[Content revision data]
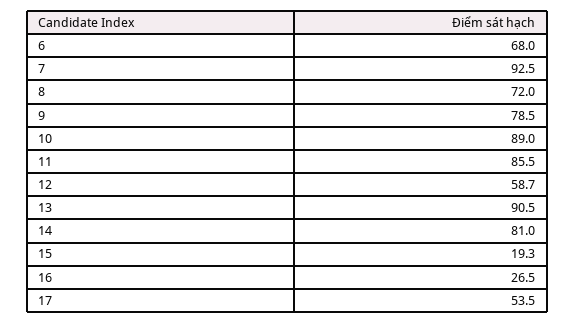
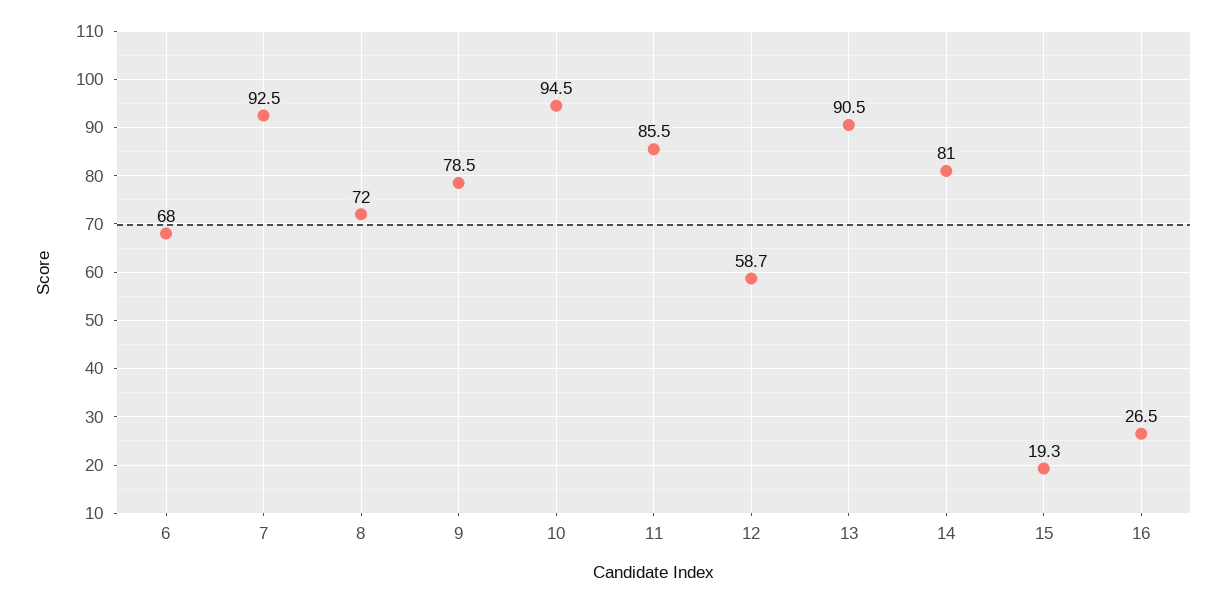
  {
    "6": 68,
    "7": 92.5,
    "8": 72,
    "9": 78.5,
-   "10": 89,
+   "10": 94.5,
    "11": 85.5,
    "12": 58.7,
    "13": 90.5,
    "14": 81,
    "15": 19.3,
-   "16": 26.5,
+   "16": 26.5
-   "17": 53.5
  }

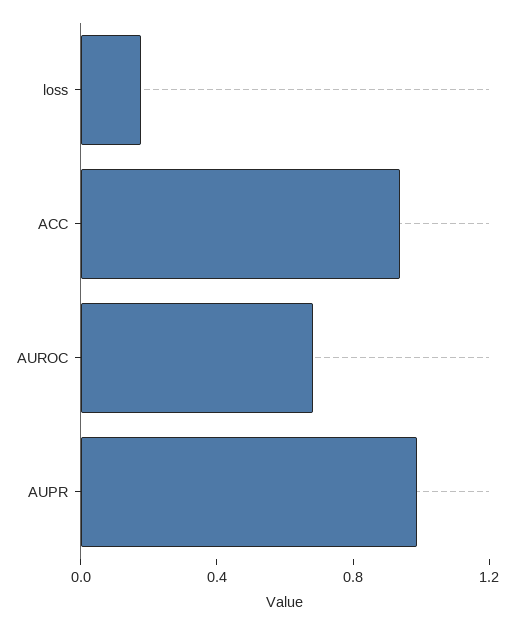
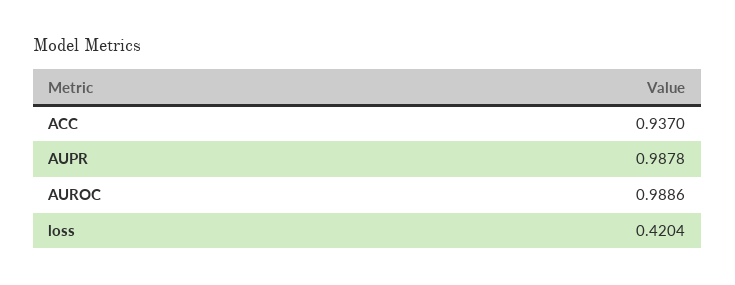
  {
-   "loss": 0.2,
+   "loss": 0.4204,
    "ACC": 0.937,
-   "AUROC": 0.7,
+   "AUROC": 0.9886,
    "AUPR": 0.9878
  }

**Task instructions:**
Without the pictures, write out every entry exactly as it appears.

**Task answer:**
  {
    "6": 68,
    "7": 92.5,
    "8": 72,
    "9": 78.5,
-   "10": 89,
+   "10": 94.5,
    "11": 85.5,
    "12": 58.7,
    "13": 90.5,
    "14": 81,
    "15": 19.3,
-   "16": 26.5,
+   "16": 26.5
-   "17": 53.5
  }

  {
-   "loss": 0.2,
+   "loss": 0.4204,
    "ACC": 0.937,
-   "AUROC": 0.7,
+   "AUROC": 0.9886,
    "AUPR": 0.9878
  }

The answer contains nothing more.